Meeting Your Fave: Author Interactions and Book Signings
2016 marked the second year I attended YALC, or the Young Adult Literature Convention, based in the London Film And Comic Con in London. Yeah, I’ll just stick to saying YALC.
2016 also marked the first year I’d be going to YALC to get books signed by my favourite authors. Last year I had the luck of nabbing a spot at a talk in a Waterstones with Leigh Bardugo and getting my copy of Six of Crows signed, but this year there’d be panel and crowds and queues.
While I’m not one to get excited about celebrities and want pictures and signed things with their faces on, there’s something special about your favourite books being signed by the authors who wrote them.
I often see a signed book as a ‘thank you for writing this loveliness’ with the response of ‘thank you for believing in me and my words’, along with a smitten of ‘thank you for helping me pay my rent and buy food’, but before the end result comes author interaction.
Author interaction is very similar to an interaction with anyone where you know them but they do not know you; often through media or a seemingly ‘elevated platform’. Examples include Youtubers, actors, and singers. Youtubers are a most recent phenomenon, with meetups and meet and greets and anything where you have to queue to meet another human who has no idea who you are but you cry because they bring you so much pleasure.
The queue for V.E. Schwab. I think I might die here. pic.twitter.com/qOfyT0Nd1Y
— Hollie Wilson (@hollieeblog) July 29, 2016
At 23, I don’t really cry at the presence of other people. At 23, I do get excited when I meet other people who bring me so much pleasure, people who have also mastered and make a living out of a craft that I so aspire to master and earn a living out of. It’s inspiring, it’s admirable.
I met three of my favourite authors this year and all were absolutely lovely, humble, and friendly. However, when you’re stood in a queue for over an hour to meet another human for 30 seconds to smile and squiggle their name on your book, you get to thinking about interactions and the weirdness of them.

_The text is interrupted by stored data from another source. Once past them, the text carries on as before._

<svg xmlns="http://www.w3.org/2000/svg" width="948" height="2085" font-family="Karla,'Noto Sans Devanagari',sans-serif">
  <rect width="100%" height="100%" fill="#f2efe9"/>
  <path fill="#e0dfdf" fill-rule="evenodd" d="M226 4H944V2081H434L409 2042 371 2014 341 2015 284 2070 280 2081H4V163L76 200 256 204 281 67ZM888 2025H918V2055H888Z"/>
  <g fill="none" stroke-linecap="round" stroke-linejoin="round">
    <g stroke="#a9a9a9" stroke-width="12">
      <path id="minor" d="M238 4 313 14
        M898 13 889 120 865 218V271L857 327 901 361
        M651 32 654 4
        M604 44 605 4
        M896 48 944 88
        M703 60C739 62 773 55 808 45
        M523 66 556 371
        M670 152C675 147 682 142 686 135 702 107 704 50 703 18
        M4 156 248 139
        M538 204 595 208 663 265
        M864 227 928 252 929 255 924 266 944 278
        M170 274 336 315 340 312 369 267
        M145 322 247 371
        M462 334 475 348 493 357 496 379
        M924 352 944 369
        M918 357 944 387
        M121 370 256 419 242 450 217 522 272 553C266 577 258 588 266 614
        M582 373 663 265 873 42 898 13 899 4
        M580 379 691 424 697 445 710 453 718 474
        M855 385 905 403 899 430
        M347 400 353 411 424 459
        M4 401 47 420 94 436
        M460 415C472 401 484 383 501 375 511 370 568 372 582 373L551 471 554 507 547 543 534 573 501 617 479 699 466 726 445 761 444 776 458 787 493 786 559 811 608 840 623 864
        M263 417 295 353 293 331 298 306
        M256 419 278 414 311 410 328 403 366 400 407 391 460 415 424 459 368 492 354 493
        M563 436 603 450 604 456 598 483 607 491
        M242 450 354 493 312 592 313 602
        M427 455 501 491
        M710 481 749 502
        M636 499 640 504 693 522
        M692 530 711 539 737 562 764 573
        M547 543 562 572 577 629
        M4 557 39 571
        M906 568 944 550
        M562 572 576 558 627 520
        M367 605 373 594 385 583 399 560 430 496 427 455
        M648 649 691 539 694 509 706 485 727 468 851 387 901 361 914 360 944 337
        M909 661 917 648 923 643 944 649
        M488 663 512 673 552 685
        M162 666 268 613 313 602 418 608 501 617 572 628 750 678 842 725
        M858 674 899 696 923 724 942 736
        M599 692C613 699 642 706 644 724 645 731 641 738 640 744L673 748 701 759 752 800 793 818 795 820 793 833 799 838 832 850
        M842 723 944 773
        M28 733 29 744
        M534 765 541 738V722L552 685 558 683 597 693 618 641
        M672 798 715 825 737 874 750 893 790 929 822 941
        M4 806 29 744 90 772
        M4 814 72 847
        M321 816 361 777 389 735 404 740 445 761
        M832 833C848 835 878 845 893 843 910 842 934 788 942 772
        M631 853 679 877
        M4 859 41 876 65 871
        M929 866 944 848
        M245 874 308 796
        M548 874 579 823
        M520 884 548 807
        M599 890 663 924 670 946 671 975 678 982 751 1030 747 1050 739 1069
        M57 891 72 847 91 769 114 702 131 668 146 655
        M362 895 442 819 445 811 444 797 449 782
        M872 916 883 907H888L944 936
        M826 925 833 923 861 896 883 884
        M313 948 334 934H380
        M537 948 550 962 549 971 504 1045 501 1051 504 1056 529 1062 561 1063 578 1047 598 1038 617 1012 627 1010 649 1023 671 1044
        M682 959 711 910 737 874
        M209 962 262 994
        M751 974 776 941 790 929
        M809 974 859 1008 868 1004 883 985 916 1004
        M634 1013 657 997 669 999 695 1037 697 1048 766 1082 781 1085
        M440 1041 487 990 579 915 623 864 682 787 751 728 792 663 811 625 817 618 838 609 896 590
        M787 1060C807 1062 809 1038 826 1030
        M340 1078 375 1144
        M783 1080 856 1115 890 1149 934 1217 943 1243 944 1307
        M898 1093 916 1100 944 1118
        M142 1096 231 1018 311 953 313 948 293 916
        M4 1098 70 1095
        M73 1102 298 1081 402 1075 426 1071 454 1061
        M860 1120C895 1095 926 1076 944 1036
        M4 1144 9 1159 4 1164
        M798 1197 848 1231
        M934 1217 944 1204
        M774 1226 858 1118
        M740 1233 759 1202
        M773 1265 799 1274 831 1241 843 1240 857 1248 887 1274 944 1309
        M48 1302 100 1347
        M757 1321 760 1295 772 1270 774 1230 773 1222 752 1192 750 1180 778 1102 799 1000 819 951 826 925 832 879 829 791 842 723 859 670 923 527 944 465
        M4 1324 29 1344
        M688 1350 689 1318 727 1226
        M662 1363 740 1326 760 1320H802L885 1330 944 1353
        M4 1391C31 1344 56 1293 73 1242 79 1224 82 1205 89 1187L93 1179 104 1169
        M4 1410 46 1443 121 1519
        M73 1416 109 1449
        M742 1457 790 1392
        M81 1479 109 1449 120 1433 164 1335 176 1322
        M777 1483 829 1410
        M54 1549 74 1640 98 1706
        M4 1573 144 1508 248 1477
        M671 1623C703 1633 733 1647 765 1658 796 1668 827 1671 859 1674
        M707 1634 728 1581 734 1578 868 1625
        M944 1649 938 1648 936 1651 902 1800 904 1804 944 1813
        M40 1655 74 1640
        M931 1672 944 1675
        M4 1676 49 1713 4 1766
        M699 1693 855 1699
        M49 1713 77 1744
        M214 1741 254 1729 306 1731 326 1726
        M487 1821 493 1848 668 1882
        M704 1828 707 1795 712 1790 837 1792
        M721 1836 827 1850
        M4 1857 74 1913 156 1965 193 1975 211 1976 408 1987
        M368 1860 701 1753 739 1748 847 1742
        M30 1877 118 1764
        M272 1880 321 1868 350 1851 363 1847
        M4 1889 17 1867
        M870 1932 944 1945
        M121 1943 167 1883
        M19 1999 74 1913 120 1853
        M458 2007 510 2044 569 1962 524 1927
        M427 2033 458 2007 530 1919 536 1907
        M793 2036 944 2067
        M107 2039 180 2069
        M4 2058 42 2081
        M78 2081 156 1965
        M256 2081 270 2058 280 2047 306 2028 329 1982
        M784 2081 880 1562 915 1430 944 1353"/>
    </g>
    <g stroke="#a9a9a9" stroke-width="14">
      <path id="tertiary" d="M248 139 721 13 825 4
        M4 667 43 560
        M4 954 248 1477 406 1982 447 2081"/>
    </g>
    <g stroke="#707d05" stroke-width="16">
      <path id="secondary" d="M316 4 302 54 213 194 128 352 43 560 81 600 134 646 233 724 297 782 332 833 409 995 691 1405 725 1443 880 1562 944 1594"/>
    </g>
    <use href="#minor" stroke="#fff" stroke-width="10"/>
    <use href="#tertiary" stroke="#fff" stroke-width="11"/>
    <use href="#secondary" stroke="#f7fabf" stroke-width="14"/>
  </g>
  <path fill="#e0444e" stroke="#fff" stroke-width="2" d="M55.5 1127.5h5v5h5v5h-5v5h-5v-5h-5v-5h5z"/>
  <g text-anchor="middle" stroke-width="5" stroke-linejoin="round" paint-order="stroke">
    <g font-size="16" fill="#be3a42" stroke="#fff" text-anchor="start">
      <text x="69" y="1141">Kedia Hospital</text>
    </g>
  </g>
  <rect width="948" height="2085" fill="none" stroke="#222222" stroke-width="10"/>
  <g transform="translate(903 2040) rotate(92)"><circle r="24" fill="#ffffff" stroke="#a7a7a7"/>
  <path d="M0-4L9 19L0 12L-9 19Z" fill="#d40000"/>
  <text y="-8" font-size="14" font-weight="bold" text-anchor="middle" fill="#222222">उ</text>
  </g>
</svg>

First of all, I decided that I would not get a picture with any of the authors I interacted with. This might seem stupid, and it’s totally subjective. When I met V.E. Schwab, wizard of the written word, I said to the girl, Kate, in front of me, that I felt weird getting a photo.
“I guess you’ll have the memory of meeting her.” Kate said, who was most definitely getting a photo. And she was right, to me, the memory was enough. But at the same time, I felt oddly uncomfortable already that I had to queue to meet a person who hadn’t the foggiest who I was, but for me to then ask for V.E. Schwab to have her picture taken with a random ass person who queued to meet her??
I admire the authors who write the books I love so much. They’re talented and their stories deserve to be read. But there’s something strange to me about being in a similar situation with an author as when I’m 5 and with Mickey Mouse.
I also decided that the definition of you know them but they do not know you will be something I live by. Despite having a fairly large online presence and continuously talking to other bloggers and publishers and authors, when I end up meeting said author in a setting such as a book signing, I just cannot possibly assume that they know me.
And while I don’t think you should take my advice when it comes to not getting a picture (you do what you feel is comfortable/appropriate at the time), I would say this; assuming they don’t know or recognize you is a lot easier to handle than “They know who I am because I speak to them on Twitter occasionally.” and then you get to the front of the queue and while they’re lovely and grateful…no, they do not know you, and you can’t muster up the courage (or dignity) to say “Remember me? From Twitter? It’s @hollieeblog. What do you mean you talk to hundreds of people a day?”
Because they do. They talk to a lot of people on Twitter.
You may be lovely to them and they’re lovely back, but there’s a big difference between being polite and actively DM’ing you to meet up (or something else entirely fantastical).
In a more roundabout way which doesn’t involve copious amount of text, here are the bullet points:
- Do what you feel is comfortable in each situation. They are obviously happy to meet you and sign your merch and have your picture taken.
- Queuing to meet another human is weird. Asking for a picture with said human is weirder (for me).
- Authors probably don’t know who you are. If they do, I’m sure they would say. Assume they don’t, despite all those retweets. At least then it’s a pleasant surprise if they do know you!
- Queues are often long and apparently excellent thinking time.